====== Material provided ======
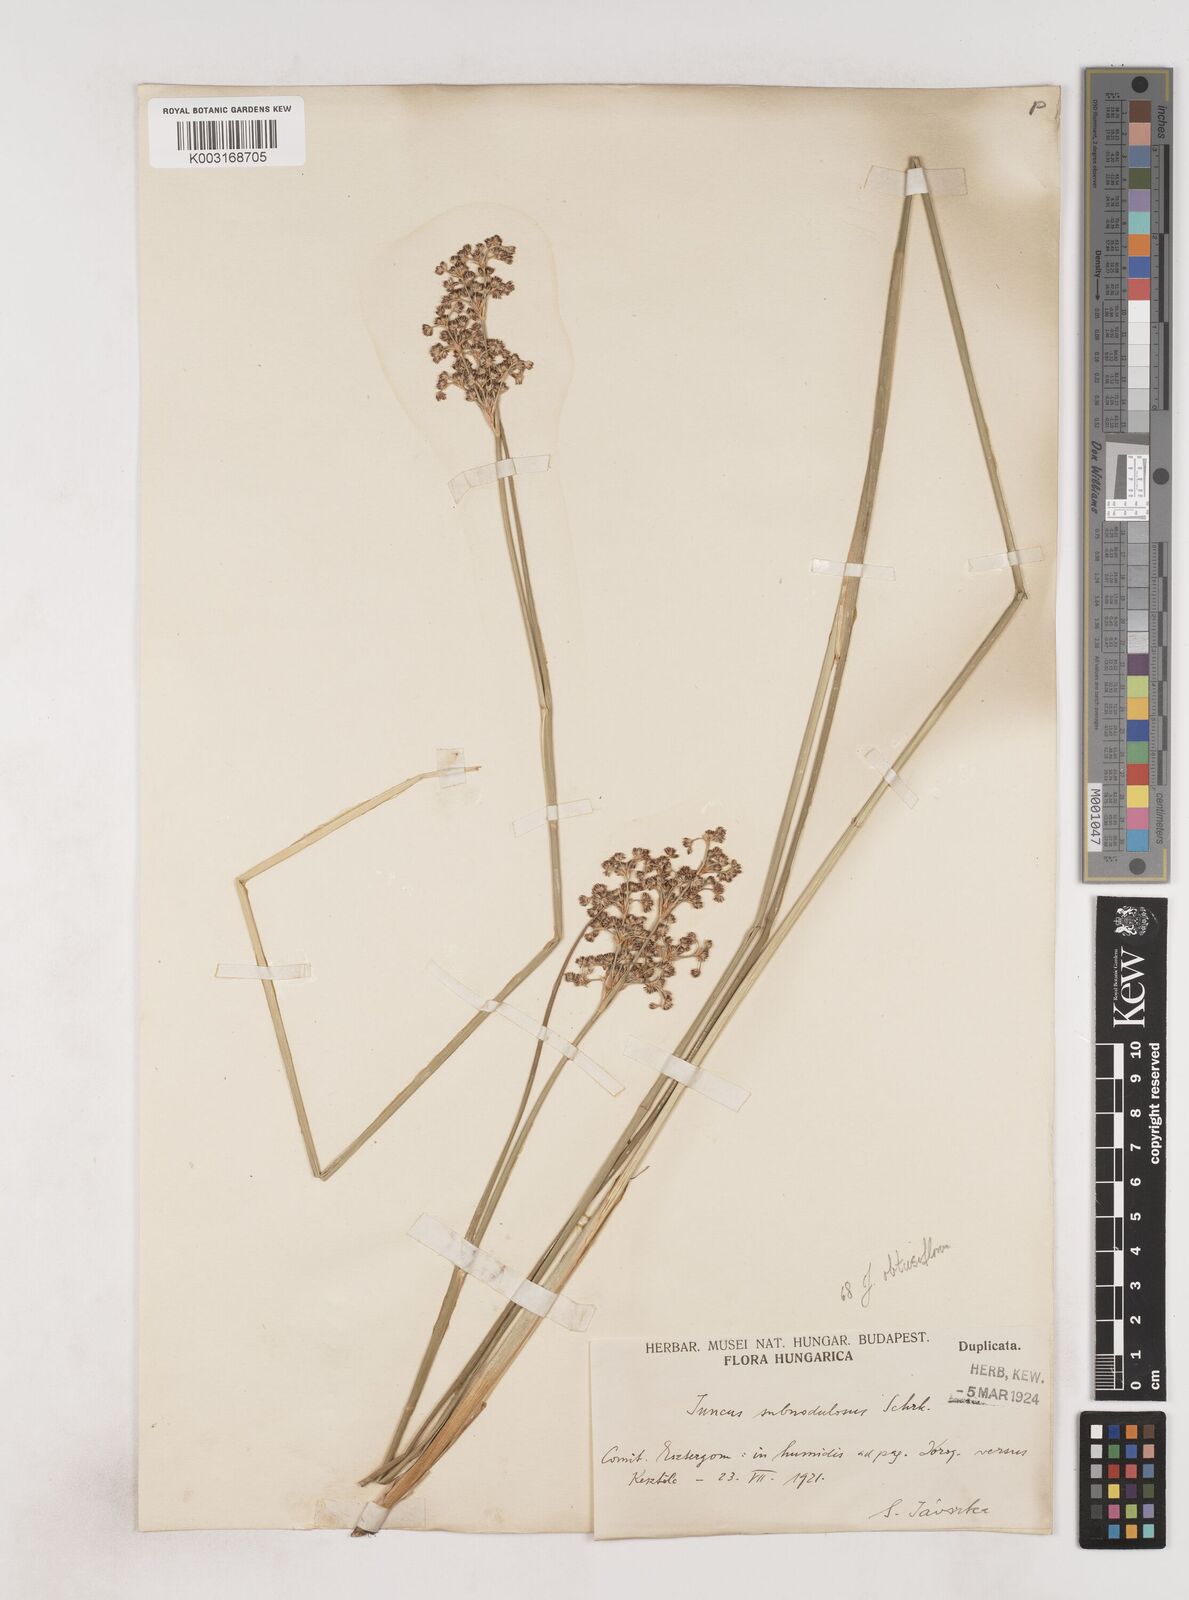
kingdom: Plantae
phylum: Tracheophyta
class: Liliopsida
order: Poales
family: Juncaceae
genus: Juncus
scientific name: Juncus subnodulosus
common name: Blunt-flowered rush
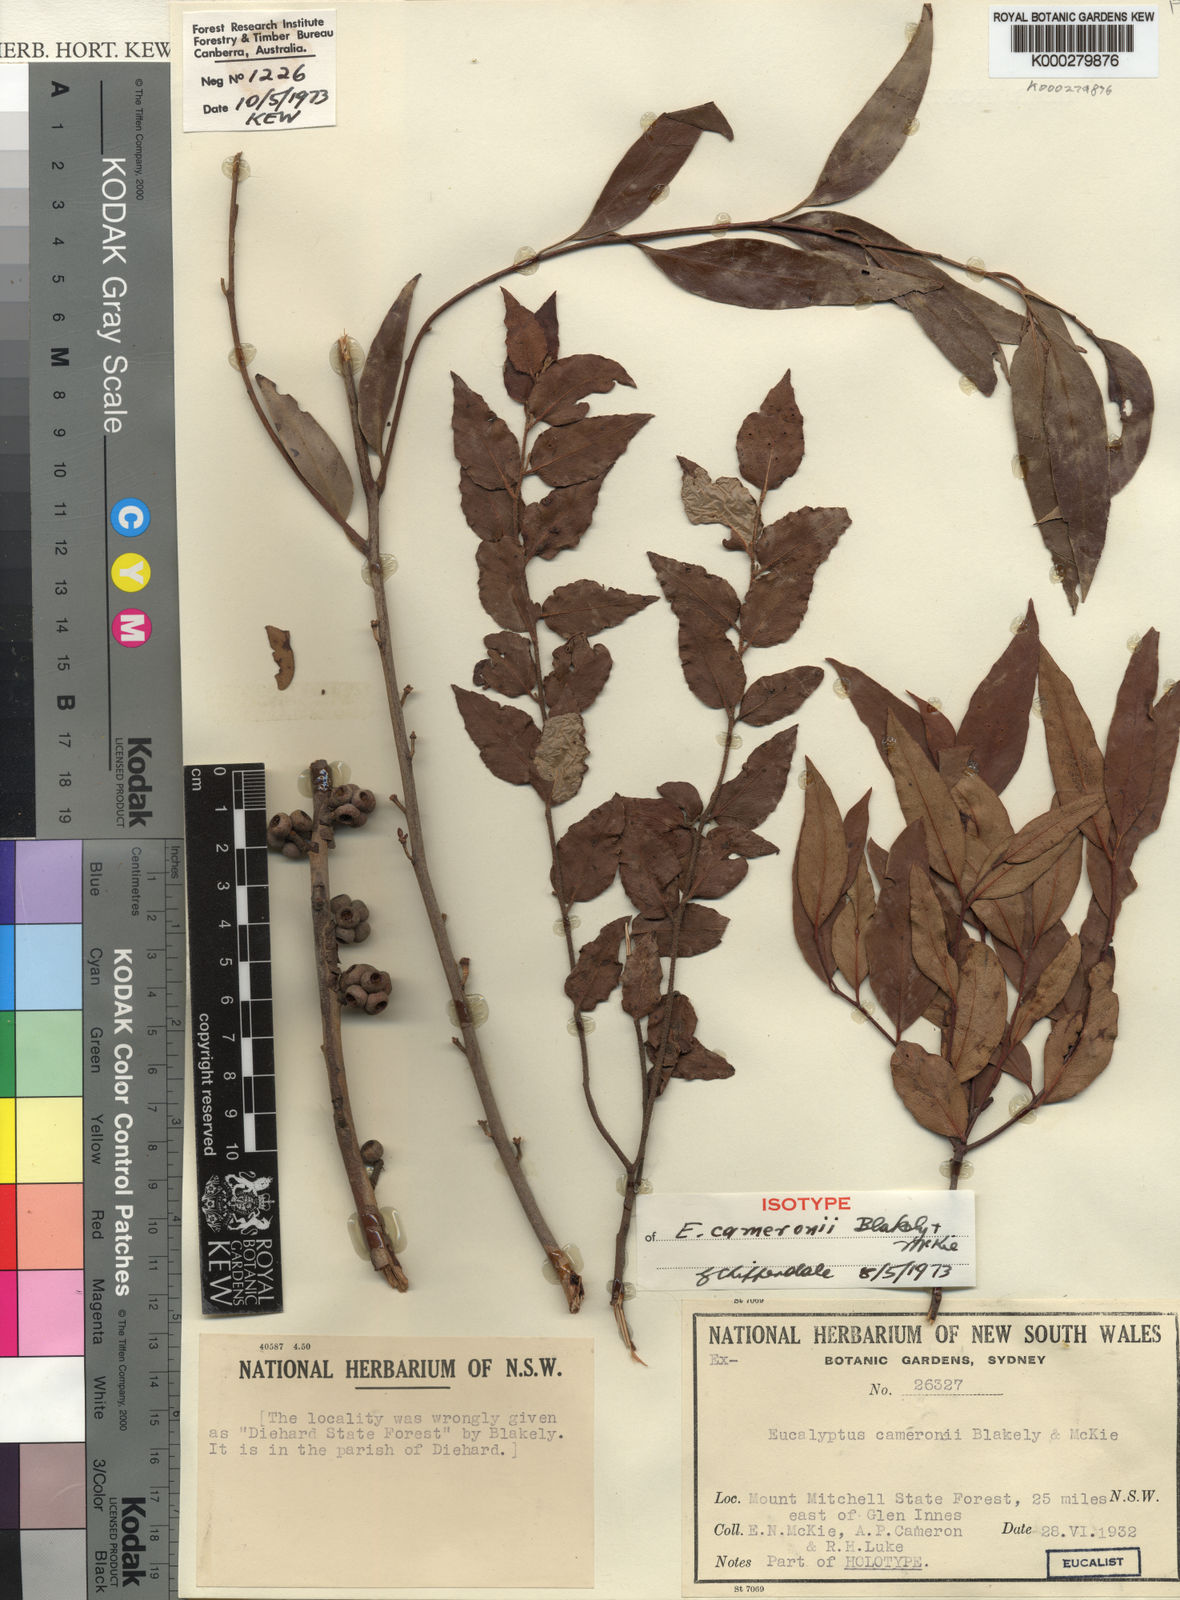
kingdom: Plantae
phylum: Tracheophyta
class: Magnoliopsida
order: Myrtales
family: Myrtaceae
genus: Eucalyptus
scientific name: Eucalyptus cameronii
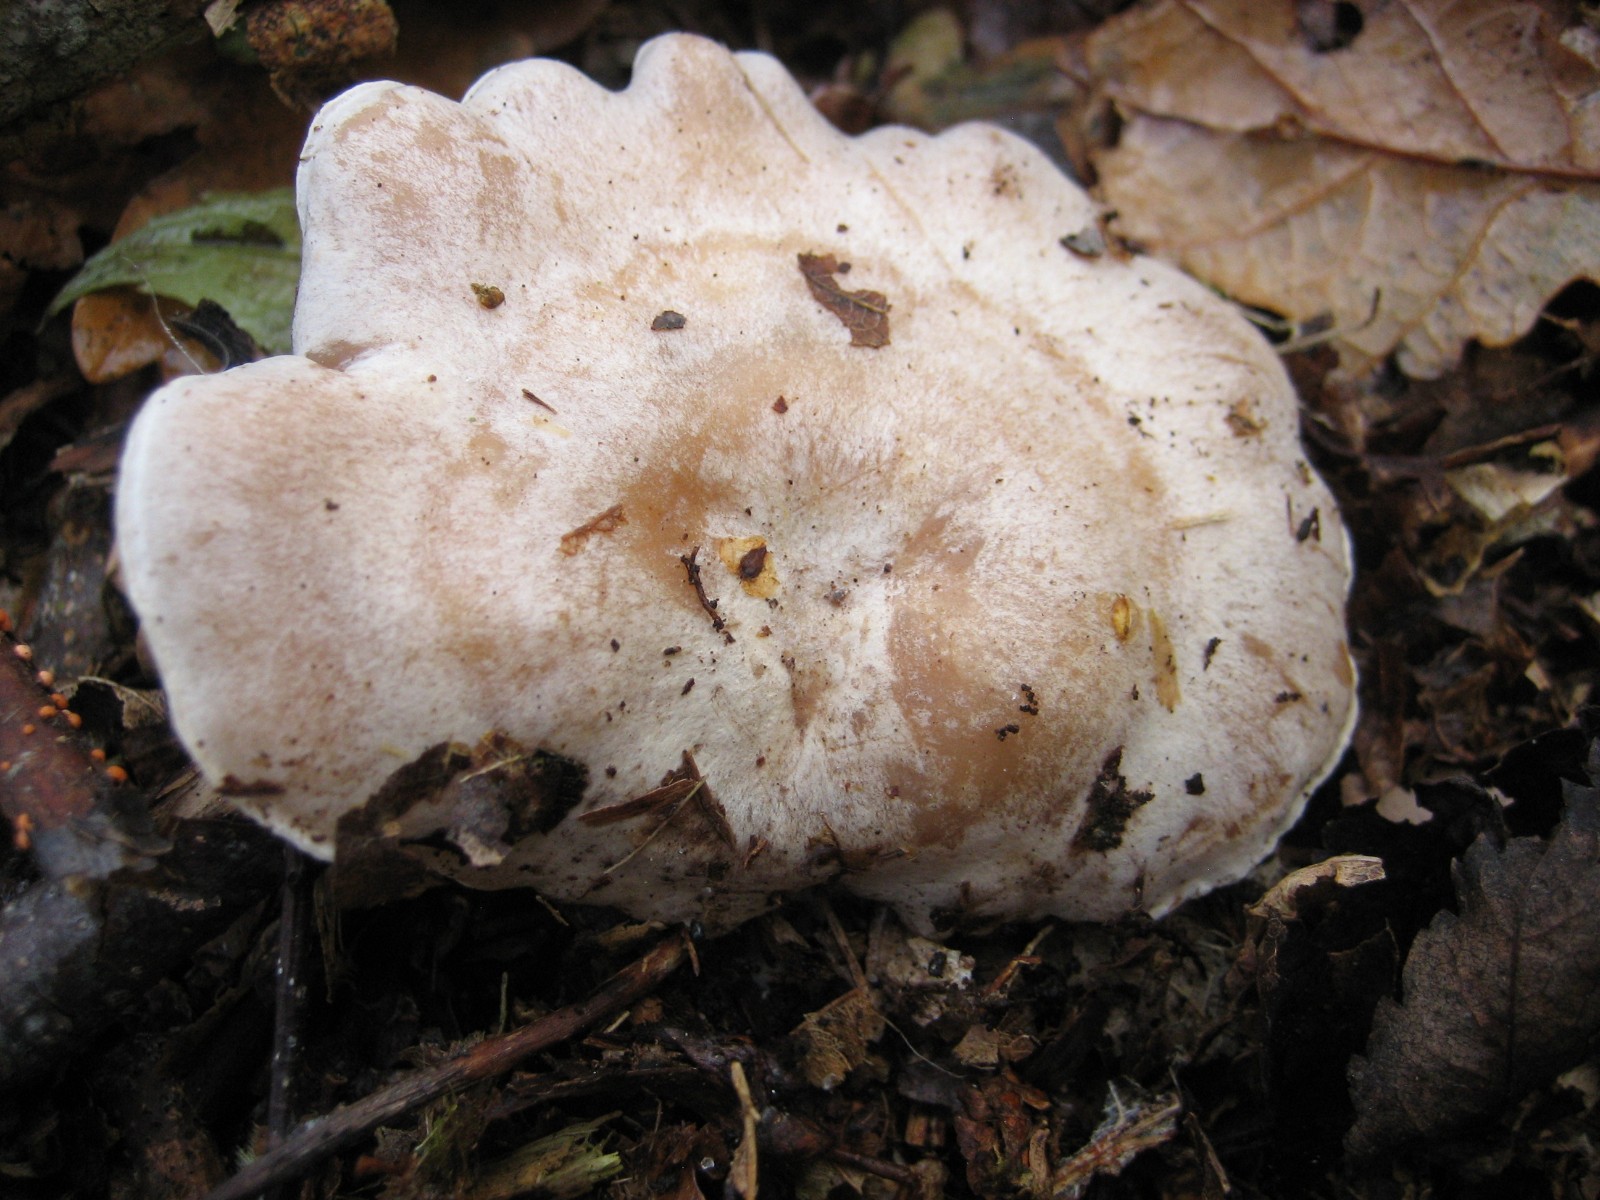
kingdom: Fungi
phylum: Basidiomycota
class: Agaricomycetes
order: Agaricales
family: Tricholomataceae
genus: Clitocybe
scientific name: Clitocybe phyllophila
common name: løv-tragthat
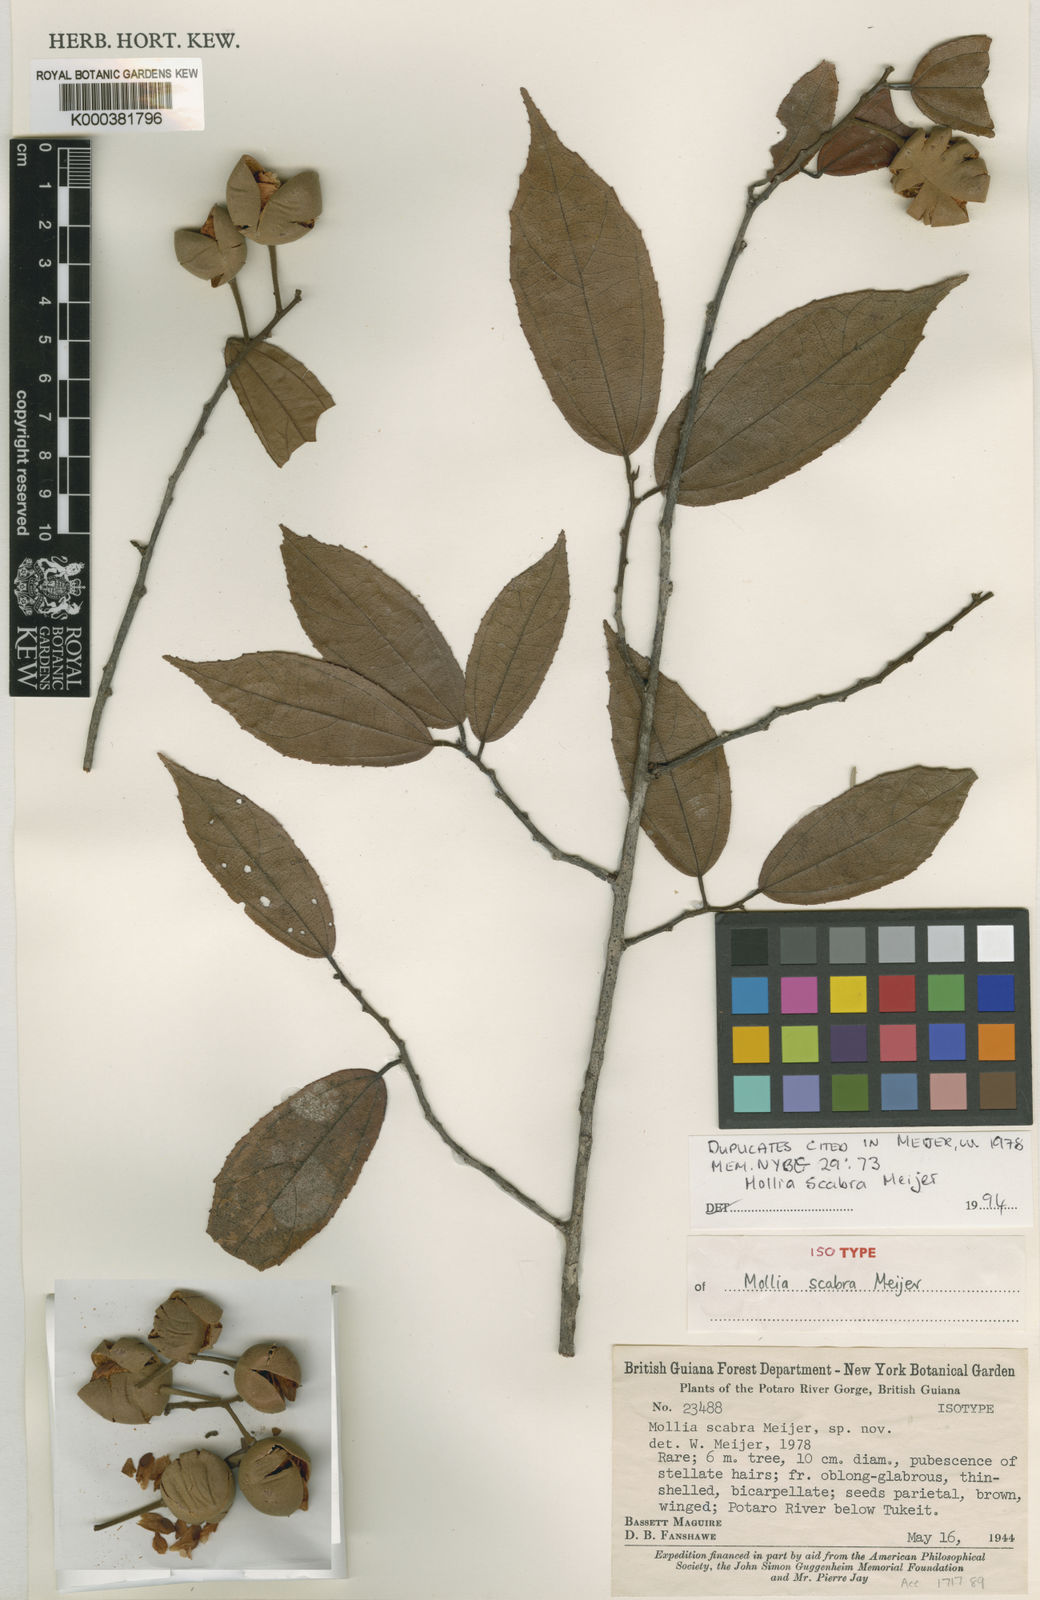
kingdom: Plantae
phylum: Tracheophyta
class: Magnoliopsida
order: Malvales
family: Malvaceae
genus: Mollia
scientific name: Mollia ulei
======
Objective:
Render the lines of every entry above as one numbered list, omitting blank lines and leaving out the pictures.

Response to this exercise:
1. kingdom: Plantae
2. phylum: Tracheophyta
3. class: Liliopsida
4. order: Poales
5. family: Juncaceae
6. genus: Juncus
7. scientific name: Juncus subnodulosus
8. common name: Blunt-flowered rush
9. kingdom: Plantae
10. phylum: Tracheophyta
11. class: Magnoliopsida
12. order: Myrtales
13. family: Myrtaceae
14. genus: Eucalyptus
15. scientific name: Eucalyptus cameronii
16. kingdom: Fungi
17. phylum: Basidiomycota
18. class: Agaricomycetes
19. order: Agaricales
20. family: Tricholomataceae
21. genus: Clitocybe
22. scientific name: Clitocybe phyllophila
23. common name: løv-tragthat
24. kingdom: Plantae
25. phylum: Tracheophyta
26. class: Magnoliopsida
27. order: Malvales
28. family: Malvaceae
29. genus: Mollia
30. scientific name: Mollia ulei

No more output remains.